Anybody hungry?
I found myself anything but after watching the new film, Bones and All, directed by Luca Guadagnino and starring Timothée Chalamet and Taylor Russell.
Maren (Taylor Russell) was a young woman whose father kept her away from others. Soon it was revealed the reason for the isolation was an “Eater,” someone who felt the need to eat other humans. When her father left her, she took off on a mission to try and find her mother. Along the way, she met another “Eater” named Lee (Timothée Chalamet) and they travel the roads of the Midwest together facing the dangers of the world.
I did not find this movie very enjoyable at all. To be fair, both Taylor Russell and Timothée Chalamet do a solid job acting in this, though I was not 100% accepting of their apparent relationship. Mark Rylance was amazing as another “Eater” that Maren meets on her trek named Sully, who is a little more sinister than Lee. Rylance brought everything to the role and he was the best part of the movie.
I never accepted their relationship, nor did I buy their excuses. They kept making references to “having” to eat people, as if they needed to do so to survive, but the film keeps the details very sparse, allowing them to just do whatever the plot needed them to do. There were moments that the film implied that this was passed along genetically, but it also introduced someone who was eating people by choice.
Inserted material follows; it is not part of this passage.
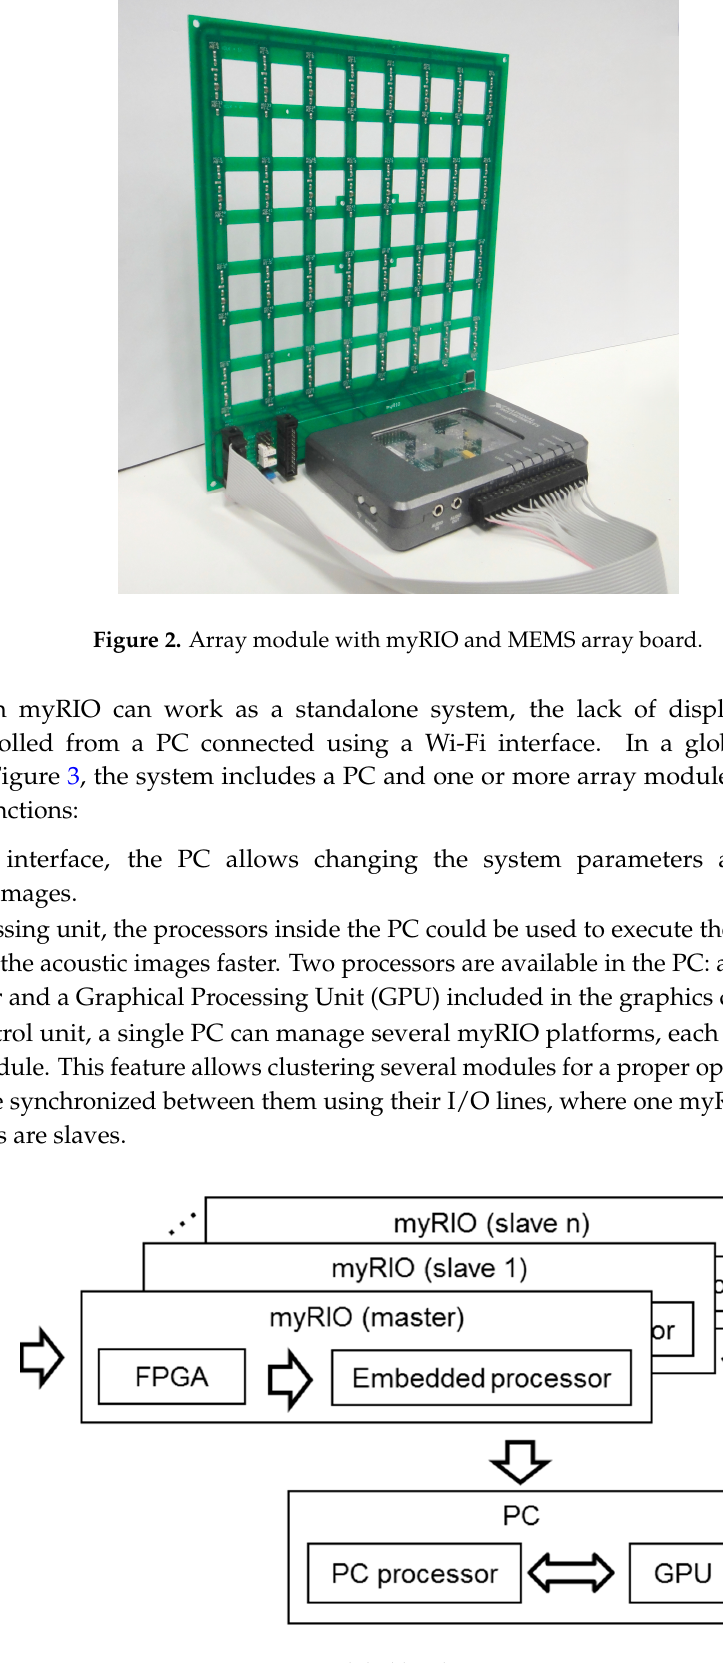
Figure 3. Global hardware setup.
The background of these characters were not sketched out well. At first, I thought that Maren, who had been given a tape recording by her father, would be more in depth, but that turned out to be lacking much of anything. Lee was given a backstory late in the film and it really felt tacked on. It had little to do with him either and was dismissed quickly.
The plot was played straight, but I had jokes in my head at every turn.
The film looked great and was shot well. There was plenty of gore involved in the movie, but it didn’t feel that it was that important to the overall story. At times the film focused on the cannibalism and other times it felt like it was not important to the story being told.
While it was well acted, Bones and All was just not a filling course. I guess it needed some salt.